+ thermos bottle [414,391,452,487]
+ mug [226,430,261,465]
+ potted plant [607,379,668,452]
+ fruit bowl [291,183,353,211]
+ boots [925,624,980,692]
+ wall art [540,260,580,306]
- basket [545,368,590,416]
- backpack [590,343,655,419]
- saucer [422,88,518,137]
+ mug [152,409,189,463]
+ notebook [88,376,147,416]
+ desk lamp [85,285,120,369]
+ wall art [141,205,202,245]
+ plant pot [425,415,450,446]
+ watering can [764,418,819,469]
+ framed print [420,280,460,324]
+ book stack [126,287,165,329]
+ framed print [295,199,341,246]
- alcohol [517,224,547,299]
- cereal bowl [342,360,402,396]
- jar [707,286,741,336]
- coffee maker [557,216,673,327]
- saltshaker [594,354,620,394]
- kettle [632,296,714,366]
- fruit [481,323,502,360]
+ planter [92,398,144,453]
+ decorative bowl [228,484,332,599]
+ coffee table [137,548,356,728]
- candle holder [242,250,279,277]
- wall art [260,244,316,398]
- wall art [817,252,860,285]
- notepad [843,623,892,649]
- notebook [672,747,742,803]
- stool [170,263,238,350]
*-*-*
◆ **HOW TO COMPLETE THIS TASK**: The records shown earlier should all be returned verbatim.

◆ **REPLY TO THE EXERCISE**:
+ thermos bottle [414,391,452,487]
+ mug [226,430,261,465]
+ potted plant [607,379,668,452]
+ fruit bowl [291,183,353,211]
+ boots [925,624,980,692]
+ wall art [540,260,580,306]
- basket [545,368,590,416]
- backpack [590,343,655,419]
- saucer [422,88,518,137]
+ mug [152,409,189,463]
+ notebook [88,376,147,416]
+ desk lamp [85,285,120,369]
+ wall art [141,205,202,245]
+ plant pot [425,415,450,446]
+ watering can [764,418,819,469]
+ framed print [420,280,460,324]
+ book stack [126,287,165,329]
+ framed print [295,199,341,246]
- alcohol [517,224,547,299]
- cereal bowl [342,360,402,396]
- jar [707,286,741,336]
- coffee maker [557,216,673,327]
- saltshaker [594,354,620,394]
- kettle [632,296,714,366]
- fruit [481,323,502,360]
+ planter [92,398,144,453]
+ decorative bowl [228,484,332,599]
+ coffee table [137,548,356,728]
- candle holder [242,250,279,277]
- wall art [260,244,316,398]
- wall art [817,252,860,285]
- notepad [843,623,892,649]
- notebook [672,747,742,803]
- stool [170,263,238,350]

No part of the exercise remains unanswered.